The Aloo Beans Sabzi Recipe is a simple Gujarati vegetable that is traditionally known as the Fansi Batata Nu Shaak. The recipe is a Semi Jain Style version of the dish, where I have used potatoes, but not used onion and garlic. The addition of coriander powder, along with asafoetida and red chillies, brings out the flavors and taste of this simple and yet wholesome sabzi.
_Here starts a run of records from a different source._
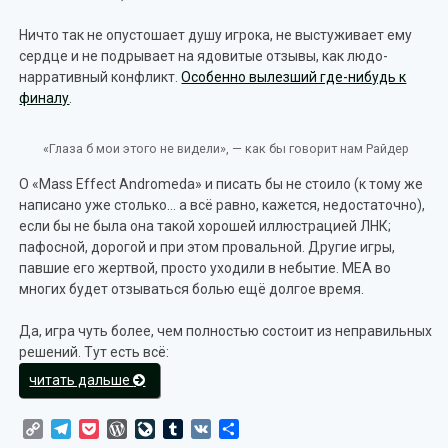
Ничто так не опустошает душу игрока, не выстуживает ему
сердце и не подрывает на ядовитые отзывы, как людо-
нарративный конфликт.
Особенно вылезший где-нибудь к
финалу
.
«Глаза б мои этого не видели», — как бы говорит нам Райдер
О «Mass Effect Andromeda» и писать бы не стоило (к тому же
написано уже столько… а всё равно, кажется, недостаточно),
если бы не была она такой хорошей иллюстрацией ЛНК;
пафосной, дорогой и при этом провальной. Другие игры,
павшие его жертвой, просто уходили в небытие. MEA во
многих будет отзываться болью ещё долгое время.
Да, игра чуть более, чем полностью состоит из неправильных
решений. Тут есть всё:
«Людо-
читать дальше
нарративный
конфликт
Copy
Telegram
Pocket
WordPress
LiveJournal
Tumblr
VK
Отправить
глазами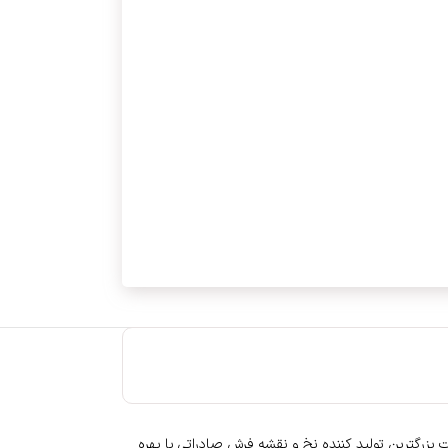
ت بزرگترین تولید کننده نخ و نقشه فرش صادراتی با بهره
This sabzi makes a great lunch box meal.
Course : Lunch
Ingridients : 3 Potatoes (Aloo) , boiled
250 grams Green beans (French Beans) , chopped and steamed
1 teaspoon Mustard seeds (Rai/ Kadugu)
1 teaspoon Cumin seeds (Jeera)
1 teaspoon Coriander Powder (Dhania)
1/2 teaspoon Turmeric powder (Haldi)
1 pinch Asafoetida (hing)
1/4 teaspoon Red Chilli powder , according to taste
1 sprig Curry leaves
Oil , for cooking
Instructions To begin making the Aloo Beans Sabzi Recipe, we will first cook the potatoes and beans separately.See video recipe of how to cook the potatoes in a pressure cooker and beans in a pressure cooker.Once the potatoes are cooked, allow it to cool and remove the skin and dice them into chunks. Keep the steamed beans and potatoes aside while we proceed to make the masala for the sabzi.Heat a teaspoon of oil in a heavy bottomed pan; add the mustard seeds and cumin seeds and allow them to crackle. Next add the chopped curry leaves, turmeric powder, asafoetida powder, coriander powder, red chilli powder to the oil. Stir for a few seconds. Finally add the cooked potatoes and steamed green beans into the sabzi masala, sprinkle salt and give it a stir. Cover the pan, turn the heat to low and simmer the Aloo Beans Sabzi for about 3 to 4 minutes, so all the masalas get well coated with the sabzi. Check the salt and spice levels, and adjust to suit your taste.Transfer the Aloo Beans Sabzi to a bowl and serve it along with Gujarati Dal and Phulka's for a wholesome weeknight dinner or even a weekend brunch with family.